The Beneteau Cyclades 50.5 and Cyclades 50.4 are a series of French sailboats that was designed by Berret-Racoupeau as cruisers, primarily aimed at the yacht charter market and first built in 2008. The series is named for the Greek island chain.

The 50.5 and 50.4 are externally identical and differ only in their interior layouts.

==Production==
The design was built by Beneteau in France, from 2008 to 2010, but it is now out of production.

==Design==
The Cyclades 50.5 is a recreational keelboat, built predominantly of glassfibre, with wood trim. It has a masthead sloop rig, with aluminium spars with stainless steel wire standing rigging. The hull has a slightly raked stem, a walk-through reverse transom with a swimming platform, an internally mounted spade-type rudder controlled by dual wheels and a fixed fin keel with a weighted bulb. It displaces 27954 lb and carries 8708 lb of cast iron ballast.

The boat has a draft of 6.56 ft with the standard keel.

The boat is fitted with a Japanese Yanmar diesel engine of 110 hp for docking and manoeuvring. The fuel tank holds 106 u.s.gal and the fresh water tank has a capacity of 259 u.s.gal.
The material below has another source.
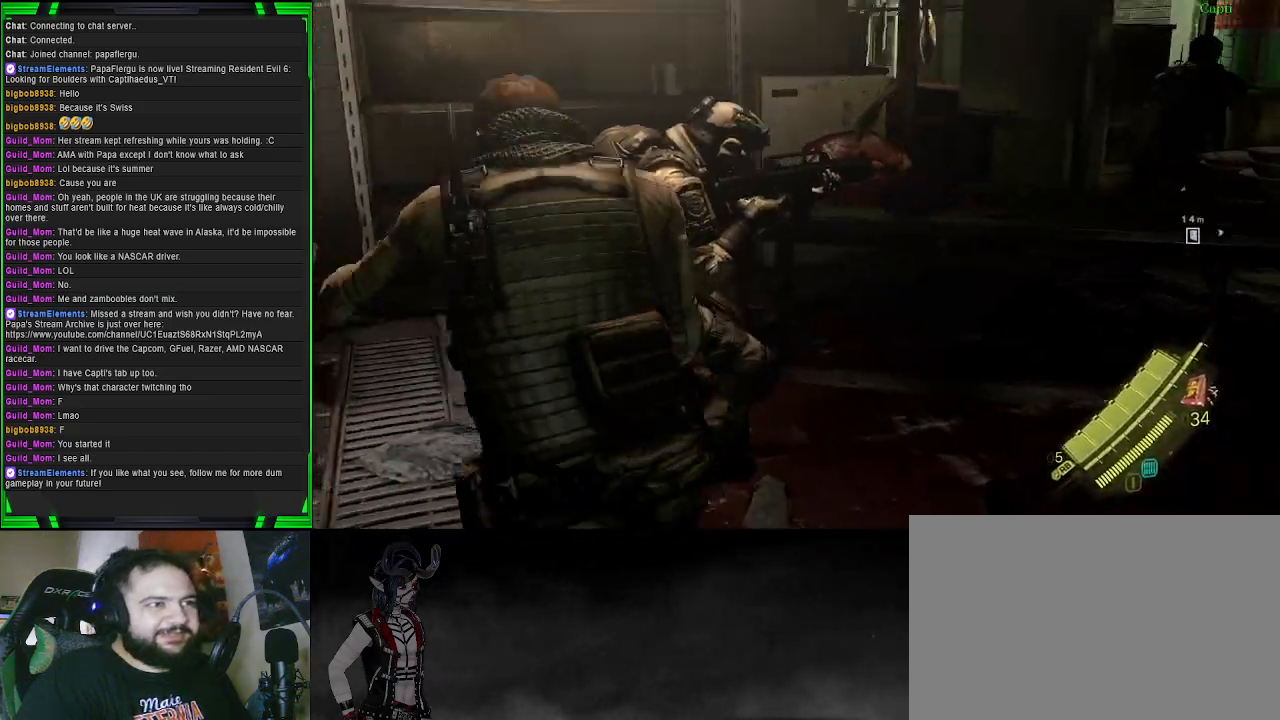
{"buttons": [], "left_stick": "left", "right_stick": "right", "events": [[167, "right_stick", "center"], [183, "left_stick", "up-left"], [300, "left_stick", "left"], [333, "right_stick", "right"]]}
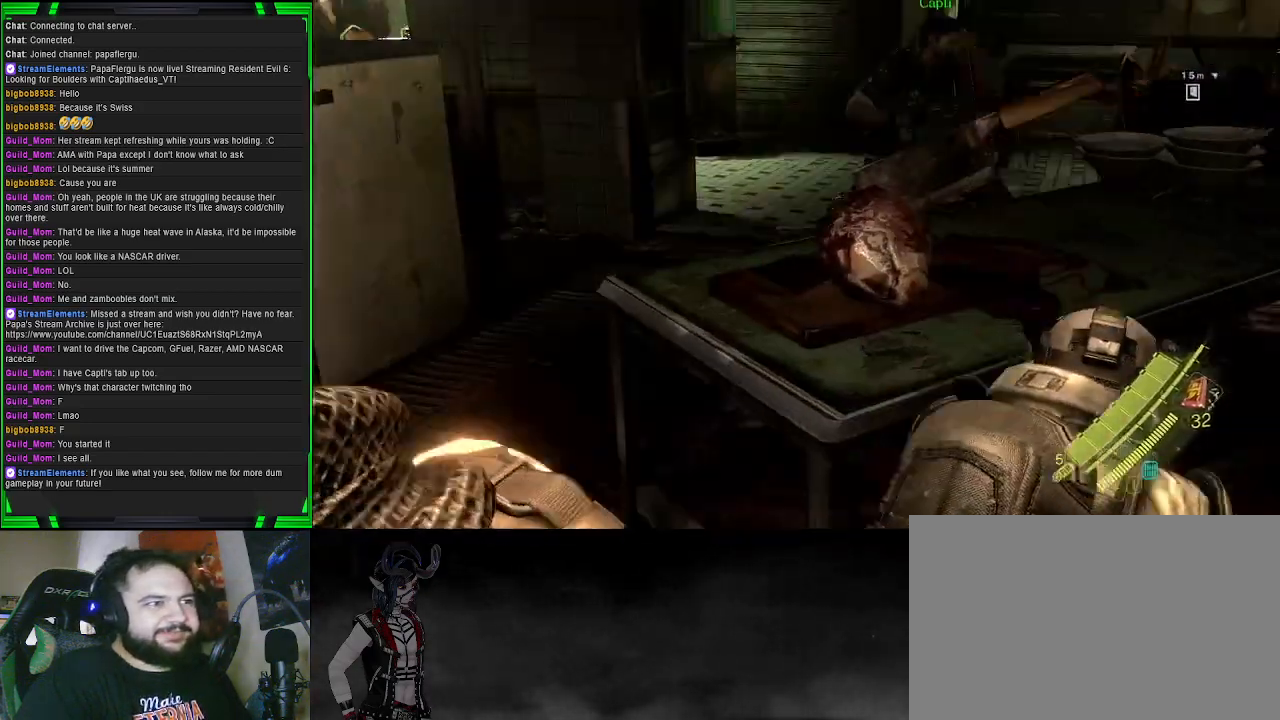
{"buttons": [], "left_stick": "up", "right_stick": "right", "events": [[33, "left_stick", "up-left"], [167, "right_stick", "up"], [267, "right_stick", "center"], [333, "right_stick", "right"], [383, "left_stick", "up"]]}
The Cyclades 50.5 has sleeping accommodation for ten people in five cabins, with two bow cabins and two aft cabins, each with a double berth, plus a port side admidships crew cabin with two bunk beds. The main salon has a U-shaped settee and a straight settee. The straight configuration galley is located on the port side of the salon and is equipped with a four-burner stove, a refrigerator, freezer and a double sink. A navigation station is opposite the galley, on the starboard side. There are three heads, two for the bow cabins and one aft to starboard. Cyclades 50.4 differs in having a fourth head aft to port, in place of the crew cabin.

The design has a hull speed of 8.81 kn.

==Operational history==
A review for yacht charter company Sailing Europe, noted, the "Beneteau Cyclades 50.5 most commonly comes as a version with 3 showers and toilets along with a deck shower. Since this yacht is 15.6 m long overall and is 4.89 m wide it is not made for high sailing performances and top speeds for competitive sailing. This yacht is designed to accommodate a lot of people and to provide them as much comfort and space as possible."